A Volkswagen não respondeu até o momento a um pedido de comentário.
"Houve graves e sistemáticas violações aos direitos humanos, e a Volkswagen sim é responsável", declarou Garcia à AFP antes da reunião.
A audiência era um contato inicial para buscar um acordo sem precisar da abertura de um processo criminal.
A Volkswagen "reforça seu compromisso de contribuir com as investigações envolvendo direitos humanos de forma muito séria", disse anteriormente à AFP por e-mail uma porta-voz da empresa no Brasil.
Em 2020, o grupo concordou em pagar 36 milhões de reais por colaborar com o Departamento de Ordem Política e Social (Dops) durante a ditadura para identificar supostos opositores de esquerda e líderes sindicais, que depois foram presos e torturados.
- Padre determinado -
O acordo chamou a atenção do padre Ricardo Rezende, que passou anos colhendo evidências de abusos na fazenda da Volkswagen, depois que se mudou para o Pará em 1977 e começou a ouvir histórias horríveis de vítimas.
Rezende se questionou se a empresa também poderia ser responsabilizada por esse caso, e decidiu compartilhar seu material com os procuradores, contou ele à AFP.
"Uma tortura sofrida não repara uma dívida. O sofrimento das mulheres e mães cujos filhos foram para a fazenda e não voltaram, essa dor não tem reparação", disse o padre, agora com 70 anos.
"Mas essa seria uma reparação simbólica. Eu acho que seria necessário", acrescentou.
O depoimento de centenas de páginas de Rezende e outros documentos convenceram o MPT a formar um grupo de trabalho, que passou três anos reunindo evidências, resultando no dossiê que será agora apresentado à Volkswagen.
Nele, vítimas relatam aos investigadores que foram atraídas para a propriedade de 70.000 hectares com falsas promessas de trabalhos lucrativos. Depois, eram forçados a derrubar a mata sob condições extenuantes para a criação de gado na fazenda, que chegou a ser a maior do Pará.
Os trabalhadores eram mantidos em "servidão por dívida" ao serem forçados a comprar alimentos e suprimentos na loja da fazenda a preços exorbitantes, explicaram os procuradores.
Aqueles que tentavam fugir eram espancados, amarrados a árvores e deixados ali durante dias por guardas armados que vigiavam a força de trabalho com violência.
Em um caso, três testemunhas contaram que um pistoleiro sequestrou e estuprou a esposa de um trabalhador como punição após ele tentar escapar.
"Acho gravíssimos os abusos que houve", declarou Rezende, que estima que centenas - talvez milhares - de pessoas foram essencialmente escravizadas entre 1974 e 1986.
- VW na floresta? -
Mas o que uma montadora de automóveis alemã estava fazendo criando gado na Amazônia brasileira?
A história é um exemplo de como o regime militar via a Amazônia e ajuda a explicar por quê a maior floresta tropical do mundo está ameaçada hoje.
Era uma época em que o Brasil estava buscando desenvolver com urgência as áreas da floresta, que os militares viam como atrasadas, colonos eram atraídos com promessas de riqueza e o slogan "terras sem homens para homens sem terras".
O governo atraía também empresas.
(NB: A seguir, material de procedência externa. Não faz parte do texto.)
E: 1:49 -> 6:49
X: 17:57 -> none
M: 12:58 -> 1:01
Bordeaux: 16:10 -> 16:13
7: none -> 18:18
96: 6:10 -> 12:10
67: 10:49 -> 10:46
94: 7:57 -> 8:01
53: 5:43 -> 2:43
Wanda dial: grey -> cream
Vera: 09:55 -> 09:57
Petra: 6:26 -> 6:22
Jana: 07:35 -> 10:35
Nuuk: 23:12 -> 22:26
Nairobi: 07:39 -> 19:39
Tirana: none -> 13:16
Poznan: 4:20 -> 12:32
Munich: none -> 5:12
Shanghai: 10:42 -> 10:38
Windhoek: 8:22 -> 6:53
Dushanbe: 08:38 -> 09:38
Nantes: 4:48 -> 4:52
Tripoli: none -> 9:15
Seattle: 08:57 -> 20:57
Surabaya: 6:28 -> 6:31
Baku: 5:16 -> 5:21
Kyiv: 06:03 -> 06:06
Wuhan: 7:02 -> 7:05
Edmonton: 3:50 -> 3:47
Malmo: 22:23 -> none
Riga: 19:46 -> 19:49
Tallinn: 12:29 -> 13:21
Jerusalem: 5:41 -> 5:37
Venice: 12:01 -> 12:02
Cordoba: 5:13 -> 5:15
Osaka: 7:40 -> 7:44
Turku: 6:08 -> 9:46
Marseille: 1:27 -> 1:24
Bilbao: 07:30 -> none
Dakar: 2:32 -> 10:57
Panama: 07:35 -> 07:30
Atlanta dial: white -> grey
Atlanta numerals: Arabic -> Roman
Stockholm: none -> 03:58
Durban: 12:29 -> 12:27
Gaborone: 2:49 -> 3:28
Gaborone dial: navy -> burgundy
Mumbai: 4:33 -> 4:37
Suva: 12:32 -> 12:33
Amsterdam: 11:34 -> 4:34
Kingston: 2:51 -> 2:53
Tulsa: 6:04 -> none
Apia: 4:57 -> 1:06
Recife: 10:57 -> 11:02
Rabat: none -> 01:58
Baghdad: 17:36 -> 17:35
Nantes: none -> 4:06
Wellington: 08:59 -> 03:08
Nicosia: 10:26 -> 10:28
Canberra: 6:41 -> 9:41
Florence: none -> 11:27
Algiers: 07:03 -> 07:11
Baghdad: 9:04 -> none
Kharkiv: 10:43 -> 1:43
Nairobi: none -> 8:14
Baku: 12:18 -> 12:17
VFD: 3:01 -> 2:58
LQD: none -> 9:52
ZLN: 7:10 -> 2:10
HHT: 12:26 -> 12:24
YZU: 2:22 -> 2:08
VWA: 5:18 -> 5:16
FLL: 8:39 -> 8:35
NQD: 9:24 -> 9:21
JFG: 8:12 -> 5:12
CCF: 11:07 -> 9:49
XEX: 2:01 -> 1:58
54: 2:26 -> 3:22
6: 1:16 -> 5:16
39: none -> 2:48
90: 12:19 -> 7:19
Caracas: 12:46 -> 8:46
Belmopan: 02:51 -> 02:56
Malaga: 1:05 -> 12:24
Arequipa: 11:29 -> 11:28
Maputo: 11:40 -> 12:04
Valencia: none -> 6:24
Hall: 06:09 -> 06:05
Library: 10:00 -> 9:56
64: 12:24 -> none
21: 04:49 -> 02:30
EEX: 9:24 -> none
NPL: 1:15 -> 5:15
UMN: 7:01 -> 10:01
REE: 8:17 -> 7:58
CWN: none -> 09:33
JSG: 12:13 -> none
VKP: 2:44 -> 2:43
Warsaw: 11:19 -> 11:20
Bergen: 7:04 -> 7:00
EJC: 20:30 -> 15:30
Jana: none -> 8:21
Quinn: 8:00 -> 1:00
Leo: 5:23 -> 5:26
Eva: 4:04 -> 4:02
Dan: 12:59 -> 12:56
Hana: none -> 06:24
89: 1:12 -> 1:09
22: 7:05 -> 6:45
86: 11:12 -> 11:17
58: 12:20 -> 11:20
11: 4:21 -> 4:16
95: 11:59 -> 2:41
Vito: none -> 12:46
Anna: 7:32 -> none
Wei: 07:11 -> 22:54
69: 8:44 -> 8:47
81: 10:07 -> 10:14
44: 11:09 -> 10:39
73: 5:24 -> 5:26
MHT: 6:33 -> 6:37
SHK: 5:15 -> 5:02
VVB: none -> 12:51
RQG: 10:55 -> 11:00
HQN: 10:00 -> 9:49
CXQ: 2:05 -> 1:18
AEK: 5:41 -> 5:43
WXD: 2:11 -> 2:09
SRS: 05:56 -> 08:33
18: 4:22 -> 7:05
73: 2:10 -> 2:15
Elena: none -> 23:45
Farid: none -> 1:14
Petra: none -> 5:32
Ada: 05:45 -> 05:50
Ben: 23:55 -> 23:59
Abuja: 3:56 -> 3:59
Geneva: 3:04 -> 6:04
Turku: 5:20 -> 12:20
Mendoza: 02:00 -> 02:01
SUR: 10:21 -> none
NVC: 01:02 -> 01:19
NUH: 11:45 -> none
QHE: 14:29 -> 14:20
A Volkswagen se beneficiou de isenções de impostos e empréstimos a juros negativos ao desmatar a floresta para criar uma fazenda, sem mencionar os estreitos laços com o regime, disse Rezende.
"De um lado, o Volkswagen adorava a ditadura. De outro lado, era um negócio altamente rentável. Ela podia ter 6.000 pessoas trabalhando quase de graça", comentou.
Segundo as autoridades, práticas como essa eram comuns na região amazônica, mesmo após o fim da ditadura militar.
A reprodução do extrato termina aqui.